The Federal Rules of Civil Procedure (“FRCP’s”) govern the process of discovery in Federal civil lawsuits. The FRCP’s were amended on April 13, 2006, in an attempt to address the unique aspects of electronic documents as they relate to discovery. These amendments affect how discovery will be conducted regarding the disclosure of electronic healthcare records. Further, the amendments affect the level of knowledge healthcare administrators need to attain with regard to their organization’s electronic record systems.
The amendments to the FRCP’s only affect how e discovery is conducted in federal courts, however, numerous state courts have followed the FRCP amendments by implementing similar changes to their respective state rules of civil procedure.
E-discovery involves the access, utilization, and preservation of information, data, and records created or maintained in any electronic media. E-discovery involves more than rephrasing discovery requests to include electronic records and data or simply printing out emails. The amendments to the FRCP’s address the characteristics that distinguish traditional paper discovery from the new wave of e-discovery.
E-discovery concerns the access, use, disclosure, preservation and handling of litigation data, including email and other computer-generated documents, which are transmitted, stored, and backed up electronically. E-discovery requires healthcare organizations to save information: in new forms; from new sources and locations; and use and disclose it in a new manner.
The approaches and disciplines involved in e-discovery include the following: computer forensics; searching, gathering, reviewing, analyzing, producing and using large amounts of relevant information in routine litigation; focused searches for e-documents relevant to the specific issues in a case, including cell phone or blackberry records, emails and instant messages.

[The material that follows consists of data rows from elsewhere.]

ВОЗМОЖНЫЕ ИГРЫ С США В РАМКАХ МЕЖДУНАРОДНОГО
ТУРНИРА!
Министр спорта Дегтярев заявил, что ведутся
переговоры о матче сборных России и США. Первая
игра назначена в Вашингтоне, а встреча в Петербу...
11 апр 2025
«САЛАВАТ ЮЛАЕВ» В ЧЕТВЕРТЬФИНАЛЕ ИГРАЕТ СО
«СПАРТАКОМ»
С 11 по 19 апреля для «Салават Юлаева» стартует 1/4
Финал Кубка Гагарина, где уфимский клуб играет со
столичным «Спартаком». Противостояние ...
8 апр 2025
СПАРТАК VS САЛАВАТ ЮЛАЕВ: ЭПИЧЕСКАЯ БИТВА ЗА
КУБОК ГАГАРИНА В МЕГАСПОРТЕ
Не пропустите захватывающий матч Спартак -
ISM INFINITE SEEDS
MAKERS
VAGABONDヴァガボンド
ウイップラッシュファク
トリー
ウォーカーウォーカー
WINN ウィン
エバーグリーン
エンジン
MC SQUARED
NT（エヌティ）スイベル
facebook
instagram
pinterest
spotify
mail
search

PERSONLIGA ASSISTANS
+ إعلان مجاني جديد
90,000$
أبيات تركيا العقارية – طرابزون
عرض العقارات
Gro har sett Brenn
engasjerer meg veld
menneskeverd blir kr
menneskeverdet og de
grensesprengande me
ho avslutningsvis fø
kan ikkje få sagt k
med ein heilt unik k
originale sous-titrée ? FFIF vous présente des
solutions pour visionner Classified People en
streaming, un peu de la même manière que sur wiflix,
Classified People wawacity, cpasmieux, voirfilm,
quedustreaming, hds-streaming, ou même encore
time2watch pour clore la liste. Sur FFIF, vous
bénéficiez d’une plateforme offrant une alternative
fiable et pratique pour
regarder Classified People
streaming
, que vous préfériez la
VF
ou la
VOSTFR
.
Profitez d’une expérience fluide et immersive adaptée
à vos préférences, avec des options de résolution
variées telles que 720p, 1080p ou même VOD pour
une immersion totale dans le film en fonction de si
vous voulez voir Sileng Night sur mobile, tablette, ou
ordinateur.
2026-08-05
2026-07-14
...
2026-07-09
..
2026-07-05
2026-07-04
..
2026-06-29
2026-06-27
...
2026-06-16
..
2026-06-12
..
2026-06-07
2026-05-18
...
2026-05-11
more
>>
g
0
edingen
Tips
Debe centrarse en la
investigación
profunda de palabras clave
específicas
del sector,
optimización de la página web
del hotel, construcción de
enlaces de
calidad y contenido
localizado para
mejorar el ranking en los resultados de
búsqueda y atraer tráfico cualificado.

Establishing policies and procedures prior to a lawsuit allows a healthcare organization to respond to e-discovery requests in an appropriate and cost-effective manner. These policies and procedures are known as record retention and destruction policies.
Record retention and destruction policies have traditionally focused on managing tangible paper documents. The electronic storage and generation of documents and internet wave has brought changes regarding the collection and use of electronic evidence in legal proceedings. The amendments to the FRCP’s drastically alter the manner in which healthcare organizations should manage their electronic data.
Record retention and destruction are critical to compliance with the amended FRCP’s. Healthcare organizations must know where information is located, including backup date, instant messages, voice-mails, word processing drafts, and shadow records. Additionally, healthcare organizations must establish a routine policy for both retention and destruction which specifically identifies when the information’s useful life is over, necessitating destruction of the information. In other words, healthcare organizations need to identify, generally, when a particular type of document becomes obsolete and based upon that information, set a date when that particular type of document can be destroyed.
The amendments to the FRCP’s contain a provision that provides healthcare organizations with a “safe harbor” in instances where information was destroyed based upon a carefully planned record retention and destruction policy. Sanctions will be imposed for improper retention or destruction of important documentation.
Analogous to all legal matters, record retention and destruction policies should be updated and revised on a continuing basis both from an e-discovery and HIPPA compliance standpoint. Management from healthcare organizations should provide input in the development and revision of record retention and destruction policies. Such policies should be communicated to personnel within the healthcare organization, as well as outside third parties with access to the healthcare organization’s records. Continuous monitoring is required to ensure compliance with the record retention and destruction policy. Further, continuous monitoring is crucial when determining whether a healthcare organization can utilize the protection provided by the “safe harbor.”
Before developing or updating record retention and destruction policies, healthcare administrators should consult with competent legal counsel in their respective jurisdictions.
NOTE: This general summary of the law should not be used to solve individual problems since slight changes in the fact situation may require a material variance in the applicable legal advice.